The Ford Tri-Motor or the “Tin Goose” was first built by the Ford Motor Co. in the late 1920s. This Ford Tri-Motor, NC9645, was constructed in 1928 and has an intriguing history, with roles ranging from service as airliner over the Grand Canyon in the 1930s, hauling passengers and freight in Central America, and a showpiece as part of the legendary Harrah’s auto and aircraft collection in Nevada.
Ford Tri-Motors have a rich history with the Gem State. The Ford’s high lift wing and 3 engines made them good backcountry heavy haulers. They were also well suited for smokejumping.
J. Charles "Black Hawk" Blanton was one of the smokejumpers who flew on a Ford Tri-Motor during his time as a jumper from 1947-1951, but he said this plane, "The Spirit of Wichita," was just a bit different.
"It's a lot different feel when you've got seats as opposed to all being cleared out and we had our fire packs to sit on," Blanton recalled Thursday.
Blanton was not alone on the flight. He was joined by several other former smokejumpers who are part of the "Leaping Legends," a group which meets every month to tell stories of their days in the air and on the fire lines.
Lloyd Johnson, also on board, is a 100-year-old former smokejumper. Johnson founded the McCall Smokejumper base. He hasn't jumped since the early 1950s, but says he wouldn't have missed this chance to climb back into a Tri-Motor.

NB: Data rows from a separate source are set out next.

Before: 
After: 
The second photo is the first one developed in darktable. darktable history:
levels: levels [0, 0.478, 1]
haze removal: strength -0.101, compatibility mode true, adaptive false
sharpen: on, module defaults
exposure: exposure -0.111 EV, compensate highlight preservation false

Johnson had an observation about the plane which carried 10 passengers into the friendly skies Thursday.
"We didn't have all the garbage because we wanted to be light," Johnson reflected. He clarified that by garbage he meant seats.
Thursday's flight was a trip down memory lane for the former jumpers, who fondly remember their time together.
"We were the first band of brothers," said Blanton.
Though you won't be able to jump from a Ford Tri-Motor, you can take a flight. Flights out of the Nampa Airport run Friday through Sunday. Tickets purchased in advance are $70 for adults; walk up tickets are $75 and $50 for children 17 years old and under.